> **EXERCISE 1**:
Copy every record below word for word, line by line, and leave the pictures out of your copy.

> **DOCUMENT SECTION**:

=======

Friday, November 19, 2010

Orpheus & Eurydice (Georgics, IV. 453-526)

My dilettantish enthusiasm for the myth of Orpheus and Eurydice was spontaneously generated last week by my reading the death of Orpheus in The Metamorphoses.  So this week I'm informally comparing Virgil's resplendent tragic version in the Georgics  (76 lines) with Ovid's longer, more baroque and embellished version (105 lines in Book X and yet more about Orpheus's death in Book XI). Virgil's Georgics was published first in 29 B.C. and Ovid's Metamorphoses not till 8 A.D.  Ovid cleverly feeds on and alludes to Virgil's solemn, more abbreviated poem, even borrowing vocabulary.  Both versions are gorgeous, but different in emphasis. Virgil's Orpheus is a hero who weeps under a cliff for seven months after his wife's death. Ovid's delivers a long rhetorical somehow insincere-sounding speech in the underworld to persuade Persephone to free Eurydice, and, after she dies again, remains a widower but bitterly has gay love affairs.

=======

> **INPUT**:
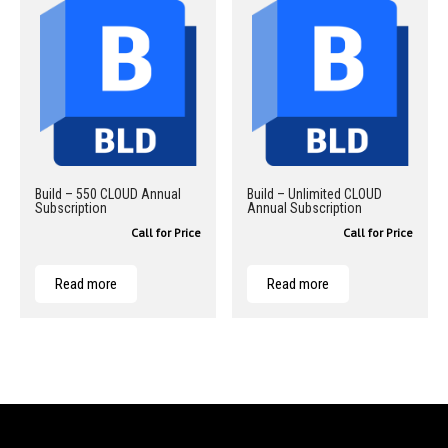
Build – 550 CLOUD Annual
Build – Unlimited CLOUD
Subscription
Annual Subscription
Call for Price
Call for Price
Read more
Read more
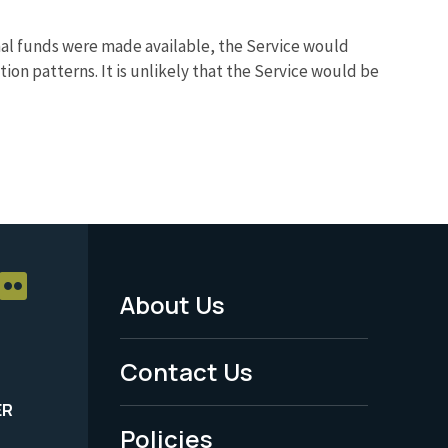
nal funds were made available, the Service would
n patterns. It is unlikely that the Service would be
About Us
Footer
Menu
Contact Us
-
ER
Policies
Legal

=======

> **EXERCISE 2**:
Continue the post comparing Virgil's and Ovid's versions of Orpheus and Eurydice, picking up after its final sentence above.

> **TASK RESPONSE 1**:
Build – 550 CLOUD Annual
Build – Unlimited CLOUD
Subscription
Annual Subscription
Call for Price
Call for Price
Read more
Read more
nal funds were made available, the Service would
n patterns. It is unlikely that the Service would be
About Us
Footer
Menu
Contact Us
-
ER
Policies
Legal

> **TASK RESPONSE 2**:
In Virgil's version, when Orpheus goes singing in the underworld to free Eurydice,  "Death's house itself and the bottom of Tartarus and the Eumenides with their hair entwined with blue snakes were stunned."  The verb is stupere, "were struck senseless, astounded, stupefied, stopped."  In Ovid, Ixion's wheel stupuit, "was struck, stopped."  The wheel in Virgil constitit "stood still," a less ostentatious verb.

Virgil has some sympathy for Orpheus. 

Cum subita incautam dementia cepit amantem

"When sudden madness caught the incautious lover..."

Note the synchysis, the sudden madness that captures him incautam (incautious).

But Virgil also sympathizes with Eurydice.  She says (literally):
 
"Who killed both you and miserable me, Orpheus, what madness?  Behold, the cruel fates call me back and sleep hides my failing eyes."  She refers to his madness not as insania but as furor: rage, madness, fury, passion.  Virgil, who calls it dementia ("down from mind), emphasizes insanity, madness. Eurydice's life is ruined by insania/furor.

In Ovid all is rhetorical, charming, and witty.  Eurydice says nothing but "goodbye."

Iamque iterum moriens non est coniuge quicquam
Questa suo (quid enim nisi se quereretur amatam?)

"And now dying again she did not complain of her husband (for what was there to complain except that she was loved?)..."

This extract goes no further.